Dataset records:
- - - - -

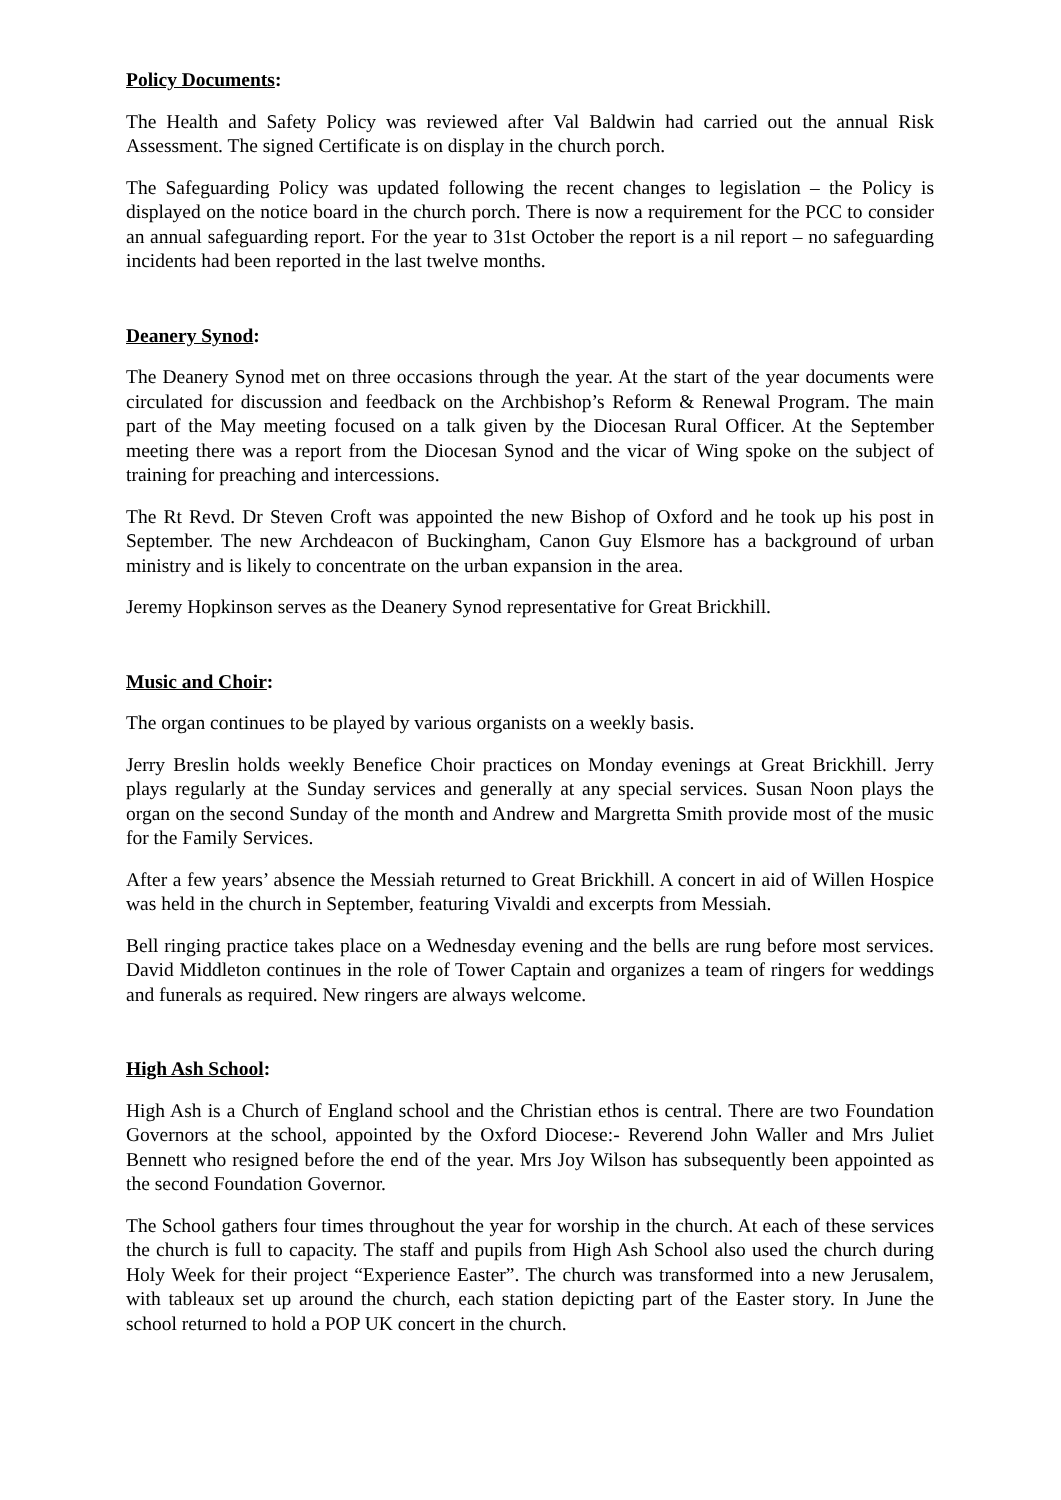Policy Documents:
The Health and Safety Policy was reviewed after Val Baldwin had carried out the annual Risk Assessment. The signed Certificate is on display in the church porch.
The Safeguarding Policy was updated following the recent changes to legislation – the Policy is displayed on the notice board in the church porch. There is now a requirement for the PCC to consider an annual safeguarding report. For the year to 31st October the report is a nil report – no safeguarding incidents had been reported in the last twelve months.
Deanery Synod:
The Deanery Synod met on three occasions through the year. At the start of the year documents were circulated for discussion and feedback on the Archbishop’s Reform & Renewal Program. The main part of the May meeting focused on a talk given by the Diocesan Rural Officer. At the September meeting there was a report from the Diocesan Synod and the vicar of Wing spoke on the subject of training for preaching and intercessions.
The Rt Revd. Dr Steven Croft was appointed the new Bishop of Oxford and he took up his post in September. The new Archdeacon of Buckingham, Canon Guy Elsmore has a background of urban ministry and is likely to concentrate on the urban expansion in the area.
Jeremy Hopkinson serves as the Deanery Synod representative for Great Brickhill.
Music and Choir:
The organ continues to be played by various organists on a weekly basis.
Jerry Breslin holds weekly Benefice Choir practices on Monday evenings at Great Brickhill. Jerry plays regularly at the Sunday services and generally at any special services. Susan Noon plays the organ on the second Sunday of the month and Andrew and Margretta Smith provide most of the music for the Family Services.
After a few years’ absence the Messiah returned to Great Brickhill. A concert in aid of Willen Hospice was held in the church in September, featuring Vivaldi and excerpts from Messiah.
Bell ringing practice takes place on a Wednesday evening and the bells are rung before most services. David Middleton continues in the role of Tower Captain and organizes a team of ringers for weddings and funerals as required. New ringers are always welcome.
High Ash School:
High Ash is a Church of England school and the Christian ethos is central. There are two Foundation Governors at the school, appointed by the Oxford Diocese:- Reverend John Waller and Mrs Juliet Bennett who resigned before the end of the year. Mrs Joy Wilson has subsequently been appointed as the second Foundation Governor.
The School gathers four times throughout the year for worship in the church. At each of these services the church is full to capacity. The staff and pupils from High Ash School also used the church during Holy Week for their project “Experience Easter”. The church was transformed into a new Jerusalem, with tableaux set up around the church, each station depicting part of the Easter story. In June the school returned to hold a POP UK concert in the church.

- - - - -

**What to produce**
Pictures are to be left out; please print the rest of the records above word for word.

**Answer space**
Policy Documents:
The Health and Safety Policy was reviewed after Val Baldwin had carried out the annual Risk Assessment. The signed Certificate is on display in the church porch.
The Safeguarding Policy was updated following the recent changes to legislation – the Policy is displayed on the notice board in the church porch. There is now a requirement for the PCC to consider an annual safeguarding report. For the year to 31st October the report is a nil report – no safeguarding incidents had been reported in the last twelve months.
Deanery Synod:
The Deanery Synod met on three occasions through the year. At the start of the year documents were circulated for discussion and feedback on the Archbishop’s Reform & Renewal Program. The main part of the May meeting focused on a talk given by the Diocesan Rural Officer. At the September meeting there was a report from the Diocesan Synod and the vicar of Wing spoke on the subject of training for preaching and intercessions.
The Rt Revd. Dr Steven Croft was appointed the new Bishop of Oxford and he took up his post in September. The new Archdeacon of Buckingham, Canon Guy Elsmore has a background of urban ministry and is likely to concentrate on the urban expansion in the area.
Jeremy Hopkinson serves as the Deanery Synod representative for Great Brickhill.
Music and Choir:
The organ continues to be played by various organists on a weekly basis.
Jerry Breslin holds weekly Benefice Choir practices on Monday evenings at Great Brickhill. Jerry plays regularly at the Sunday services and generally at any special services. Susan Noon plays the organ on the second Sunday of the month and Andrew and Margretta Smith provide most of the music for the Family Services.
After a few years’ absence the Messiah returned to Great Brickhill. A concert in aid of Willen Hospice was held in the church in September, featuring Vivaldi and excerpts from Messiah.
Bell ringing practice takes place on a Wednesday evening and the bells are rung before most services. David Middleton continues in the role of Tower Captain and organizes a team of ringers for weddings and funerals as required. New ringers are always welcome.
High Ash School:
High Ash is a Church of England school and the Christian ethos is central. There are two Foundation Governors at the school, appointed by the Oxford Diocese:- Reverend John Waller and Mrs Juliet Bennett who resigned before the end of the year. Mrs Joy Wilson has subsequently been appointed as the second Foundation Governor.
The School gathers four times throughout the year for worship in the church. At each of these services the church is full to capacity. The staff and pupils from High Ash School also used the church during Holy Week for their project “Experience Easter”. The church was transformed into a new Jerusalem, with tableaux set up around the church, each station depicting part of the Easter story. In June the school returned to hold a POP UK concert in the church.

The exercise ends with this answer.